Stored data
-*-*-

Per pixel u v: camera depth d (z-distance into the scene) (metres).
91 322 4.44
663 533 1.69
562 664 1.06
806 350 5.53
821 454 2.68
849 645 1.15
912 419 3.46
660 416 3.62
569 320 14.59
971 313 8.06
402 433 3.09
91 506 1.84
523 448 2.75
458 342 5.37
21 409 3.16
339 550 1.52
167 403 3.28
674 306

-*-*-

• Exercise directions: Copy out the data exactly, keeping each line whole.

• Response to the task:
Per pixel u v: camera depth d (z-distance into the scene) (metres).
91 322 4.44
663 533 1.69
562 664 1.06
806 350 5.53
821 454 2.68
849 645 1.15
912 419 3.46
660 416 3.62
569 320 14.59
971 313 8.06
402 433 3.09
91 506 1.84
523 448 2.75
458 342 5.37
21 409 3.16
339 550 1.52
167 403 3.28
674 306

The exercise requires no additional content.